__Source text__
## START

Director of 15 MINUTES

by Jeff McNeal
Interview conducted and published August 21, 2001

Recently, we were invited by New Line Home Entertainment to spend 15 minutes interviewing film director John Herzfeld. The funny thing is, we spent the first 15 minutes discussing our mutual passion for film in which we gave each other recommended picks for DVD viewing. As it turns out, the director has a special passion for anything that has to do with World War II. After chatting about our favorite documentaries and war epics, we spent the next 45 minutes discussing a few films that Herzfeld has directed, including 15 MINUTES and 2 DAYS IN THE VALLEY.

TBP: Let's start at the beginning. Internet Movie Database has precious little information about you personally other than the fact that you lived in Memphis and went to school at the University of Miami. What got you interested in writing and directing -- and what got you started in film?

JH: I've always... I've been writing since second grade. It's not something I ever... I never said to myself I'm going to be a writer... I started to write short stories in second grade... we went on a school trip to the United Nations. We were supposed to report on what we learned at the U.N. ... I remember, because I kept it, my mother kept it and showed to me years later when I was around 20 years old. When I was at the U.N., I looked around, and they were describing what the U.N. is and here's the general assembly... all I could think of was (that) there were pencils by every desk. And I thought, "who sharpened them?" And I wrote this character "Melvin the official pencil sharpener" who's this skinny guy who always gets a cold and is afraid to go out in the rain... I just wrote a story about who the guy was, and how proud he was of his perfectly pointed pencils. And you know, I just wrote short stories and when I started watching movies -- I loved movies... I'm lucky in the fact that I never thought about what I wanted to be, I just knew I wanted to be in the movies and when I saw Spartacus -- I forget how old I was -- I remember my father taking me to see Spartacus. That was the first time I waited to see the credits to see who wrote this. And I remember seeing the name Dalton Trumbo and thinking "wow, somebody wrote this whole story and all the characters and did they write the words that came out of their mouths?" And that's how I became aware of what a screenwriter was. After that I started out as an actor, and did small parts in movies... I was a mugger in DEATH WISH that tries to kill Charles Bronson on the train... the first one...

## END

__Objective A__
In the interview with John Herzfeld, what character did he write about after his second-grade school trip to the United Nations?
__Objective B__
Using the interview with John Herzfeld above, decide whether each statement agrees with it. Give yes or no for each, with the deciding words from the interview quoted exactly.
(i) The interview was conducted and published on August 21, 2001.
(ii) Herzfeld's mother took him to see Spartacus.
(iii) In DEATH WISH, Herzfeld played a mugger who tries to kill Charles Bronson on a train.
__Objective C__
Pick up the interview with John Herzfeld after its last sentence and carry it on.

__Excerpted records__

## START

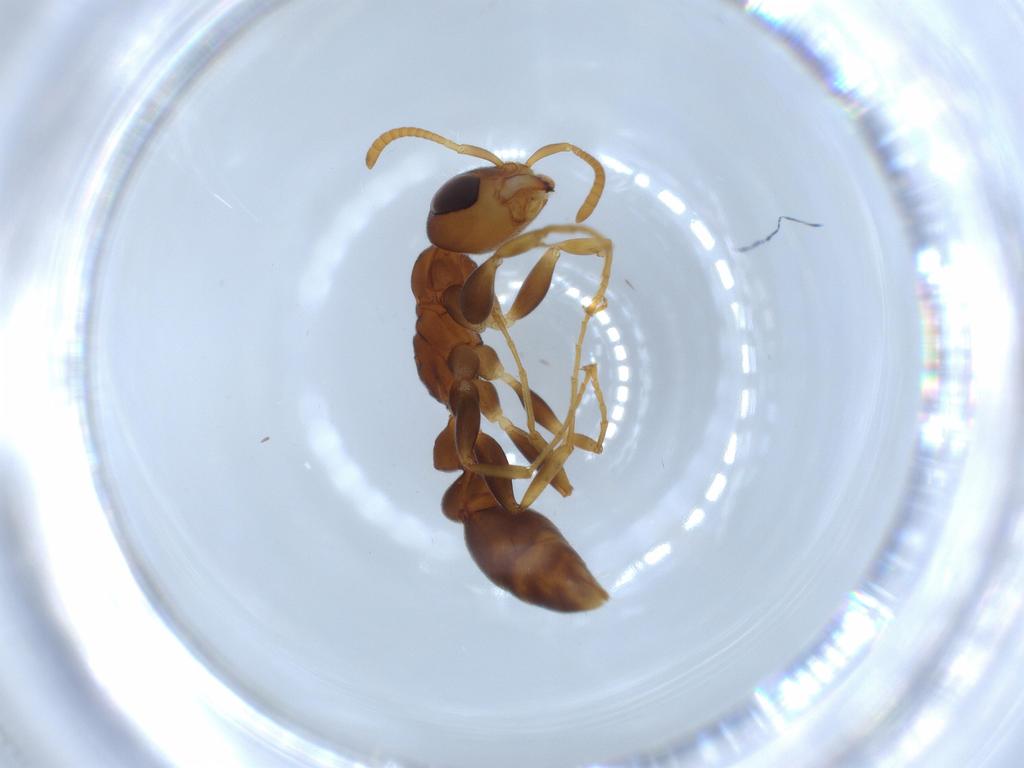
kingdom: Animalia
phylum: Arthropoda
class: Insecta
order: Hymenoptera
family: Formicidae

## END

__Written answer A__
Melvin the official pencil sharpener.

__Written answer B__
(i) Yes: "Interview conducted and published August 21, 2001"
(ii) No: "I remember my father taking me to see Spartacus."
(iii) Yes: "I was a mugger in DEATH WISH that tries to kill Charles Bronson on the train"

__Written answer C__
TBP: That's YOU?

JH: That's me with a motorcycle jacket on...

TBP: You know it's funny... he hits you and you go falling over backwards or something?

JH: That's when he shoots me, yeah.

TBP: This is hilarious! We have a contest here at the BIG Picture, called the BIG caption contest and in it we try to find amusing or unusual frames from films and let our readers come up with clever and funny captions for them. And I actually have a screen shot of you getting clocked by Bronson in the train!

JH: Wow yeah, I've got the American flag on a leather jacket?

TBP: Yeah!

JH: That's me!

TBP: (laughing) That's incredible! Now that picture hasn't actually come up in rotation for our contest yet, but you're going to have to have a look when it does. In fact, I may orchestrate it so that your photo comes up soon and you can see what some of our readers have to say about you. That's really funny...


Director John Herzfeld in an early acting role - DEATH WISH.

JH: If you watch the movie SERPICO... Pacino is following two Latin junkies and they go to a door to cop some dope in the building and that's where he gets shot in the face... the taller of them is me. So I started out doing small parts in films, and ended up doing an episode of Kojak. Toward the end of Kojak I came to California and did lots of TV and did a lot of writing nonstop, everyday. I eventually left acting to write and direct. I'm lucky and fortunate in that I never wanted to do anything else but be involved in movies. I loved movies, I've always been a movie nut. I've watched and seen so many of them... I can see four or five movies in a weekend. I love going to the movies, alone sometimes.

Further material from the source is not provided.